▸ Reading passage
Today, I think I became a runner. I ran two miles today without walking, without stopping, and without dying. Two miles may not be much in terms of distance, but it is monumental to me. Two miles is respectable; it requires more sustained effort than scraping out a mile. It's 2/3 of the way to a 5K -- a respectable racing distance. Two miles, for me, is an accomplishment.
It felt great running today. Legs, lungs -- everything felt great. Repeating W5 of the C25K program was a good decision, and now I won't feel discouraged if I need to repeat another day or week as I go forward. I killed today's run. There was no doubt that I would finish, no shuffling out the last half mile, no clutching the rails of the treadmill. In fact, I could have kept running. If someone walked into the gym today and saw me for the first time, they might have even thought I was a real runner. So, then, maybe I am. . .
The thing I have realized as I have gone along is that the only thing holding me back is my mind. My body wants to move, to shed its extra weight, to run. My mind keeps trying to tell my body that it can't do those things. It reminds my body that I have always quit before and that it's inevitable that I will quit again. That voice seems to want me to fail because it's familiar with failure -- with settling for mediocrity. But my heart and my soul are ready for something better, and that voice will not get the better of me this time.

▸ Set exercise A
Reproduce the passage about becoming a runner in full, word for word.
▸ Set exercise B
Copy out the part of the records that opens with the line containing "country: Sri Lanka" and closes with the line containing "collector number: 3290", keeping both of those lines.

▸ Information supplied
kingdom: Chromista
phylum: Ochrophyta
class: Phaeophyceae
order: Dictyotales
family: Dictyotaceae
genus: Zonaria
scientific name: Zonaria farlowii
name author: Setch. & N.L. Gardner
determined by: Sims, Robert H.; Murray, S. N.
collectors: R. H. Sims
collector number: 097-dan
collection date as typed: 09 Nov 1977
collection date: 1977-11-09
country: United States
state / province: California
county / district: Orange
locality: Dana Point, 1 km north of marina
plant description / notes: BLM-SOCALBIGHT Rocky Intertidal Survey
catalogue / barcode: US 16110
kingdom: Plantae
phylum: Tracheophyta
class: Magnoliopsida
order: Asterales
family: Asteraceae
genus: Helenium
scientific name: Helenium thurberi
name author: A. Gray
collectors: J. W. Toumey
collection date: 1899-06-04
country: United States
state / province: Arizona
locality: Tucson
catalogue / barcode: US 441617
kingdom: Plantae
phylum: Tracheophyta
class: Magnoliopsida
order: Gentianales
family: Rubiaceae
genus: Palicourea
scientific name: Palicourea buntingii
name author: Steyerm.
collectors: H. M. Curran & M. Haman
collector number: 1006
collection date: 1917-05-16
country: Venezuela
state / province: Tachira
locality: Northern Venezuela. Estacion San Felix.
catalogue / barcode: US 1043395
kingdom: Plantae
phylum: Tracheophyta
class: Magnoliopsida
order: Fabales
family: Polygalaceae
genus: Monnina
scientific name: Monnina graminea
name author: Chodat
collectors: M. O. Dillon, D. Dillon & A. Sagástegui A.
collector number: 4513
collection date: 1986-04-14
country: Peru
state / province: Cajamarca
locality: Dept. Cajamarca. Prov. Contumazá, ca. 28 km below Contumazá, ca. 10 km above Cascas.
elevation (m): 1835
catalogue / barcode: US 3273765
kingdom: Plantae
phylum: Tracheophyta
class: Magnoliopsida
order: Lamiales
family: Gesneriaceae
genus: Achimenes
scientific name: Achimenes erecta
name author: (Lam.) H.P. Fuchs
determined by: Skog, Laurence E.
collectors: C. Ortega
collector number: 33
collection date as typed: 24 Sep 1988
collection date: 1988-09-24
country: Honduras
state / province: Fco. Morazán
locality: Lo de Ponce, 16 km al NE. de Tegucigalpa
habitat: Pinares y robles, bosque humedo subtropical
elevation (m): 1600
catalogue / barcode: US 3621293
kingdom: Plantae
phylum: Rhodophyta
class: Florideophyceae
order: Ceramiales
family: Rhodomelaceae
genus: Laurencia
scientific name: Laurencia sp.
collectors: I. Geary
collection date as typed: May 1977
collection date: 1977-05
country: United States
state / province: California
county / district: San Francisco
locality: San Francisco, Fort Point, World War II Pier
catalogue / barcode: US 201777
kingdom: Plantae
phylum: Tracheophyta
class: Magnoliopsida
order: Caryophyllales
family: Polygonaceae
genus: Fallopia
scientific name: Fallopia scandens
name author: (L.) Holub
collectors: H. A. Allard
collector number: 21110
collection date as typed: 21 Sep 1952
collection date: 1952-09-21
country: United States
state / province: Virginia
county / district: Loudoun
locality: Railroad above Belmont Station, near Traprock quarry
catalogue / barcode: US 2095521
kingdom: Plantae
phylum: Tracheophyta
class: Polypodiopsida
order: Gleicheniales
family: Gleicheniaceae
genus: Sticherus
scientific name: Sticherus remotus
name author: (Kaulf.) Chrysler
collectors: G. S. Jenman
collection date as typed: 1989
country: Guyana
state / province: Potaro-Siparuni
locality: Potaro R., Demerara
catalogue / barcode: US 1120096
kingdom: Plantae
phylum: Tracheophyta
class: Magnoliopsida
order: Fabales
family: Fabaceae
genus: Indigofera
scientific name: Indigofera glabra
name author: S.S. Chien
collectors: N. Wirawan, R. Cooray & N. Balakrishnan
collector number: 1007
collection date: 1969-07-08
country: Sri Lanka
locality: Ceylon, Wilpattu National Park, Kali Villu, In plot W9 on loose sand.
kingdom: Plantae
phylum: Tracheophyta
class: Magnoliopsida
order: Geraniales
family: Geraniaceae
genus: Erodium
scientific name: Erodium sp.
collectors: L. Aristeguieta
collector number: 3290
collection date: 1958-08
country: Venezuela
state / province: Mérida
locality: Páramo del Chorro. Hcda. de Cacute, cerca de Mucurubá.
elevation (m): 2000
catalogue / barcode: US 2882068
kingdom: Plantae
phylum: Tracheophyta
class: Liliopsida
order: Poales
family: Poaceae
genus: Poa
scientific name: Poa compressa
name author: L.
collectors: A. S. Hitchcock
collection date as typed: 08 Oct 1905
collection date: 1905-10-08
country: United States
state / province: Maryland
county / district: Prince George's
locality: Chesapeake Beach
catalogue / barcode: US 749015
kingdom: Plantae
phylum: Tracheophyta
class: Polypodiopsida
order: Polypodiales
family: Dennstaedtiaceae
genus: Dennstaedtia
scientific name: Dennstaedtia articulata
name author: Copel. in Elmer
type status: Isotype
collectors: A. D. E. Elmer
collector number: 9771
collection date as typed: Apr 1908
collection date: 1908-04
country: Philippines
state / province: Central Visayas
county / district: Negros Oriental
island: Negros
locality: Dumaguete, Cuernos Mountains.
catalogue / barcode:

▸ Response A
Today, I think I became a runner. I ran two miles today without walking, without stopping, and without dying. Two miles may not be much in terms of distance, but it is monumental to me. Two miles is respectable; it requires more sustained effort than scraping out a mile. It's 2/3 of the way to a 5K -- a respectable racing distance. Two miles, for me, is an accomplishment.
It felt great running today. Legs, lungs -- everything felt great. Repeating W5 of the C25K program was a good decision, and now I won't feel discouraged if I need to repeat another day or week as I go forward. I killed today's run. There was no doubt that I would finish, no shuffling out the last half mile, no clutching the rails of the treadmill. In fact, I could have kept running. If someone walked into the gym today and saw me for the first time, they might have even thought I was a real runner. So, then, maybe I am. . .
The thing I have realized as I have gone along is that the only thing holding me back is my mind. My body wants to move, to shed its extra weight, to run. My mind keeps trying to tell my body that it can't do those things. It reminds my body that I have always quit before and that it's inevitable that I will quit again. That voice seems to want me to fail because it's familiar with failure -- with settling for mediocrity. But my heart and my soul are ready for something better, and that voice will not get the better of me this time.

▸ Response B
country: Sri Lanka
locality: Ceylon, Wilpattu National Park, Kali Villu, In plot W9 on loose sand.
kingdom: Plantae
phylum: Tracheophyta
class: Magnoliopsida
order: Geraniales
family: Geraniaceae
genus: Erodium
scientific name: Erodium sp.
collectors: L. Aristeguieta
collector number: 3290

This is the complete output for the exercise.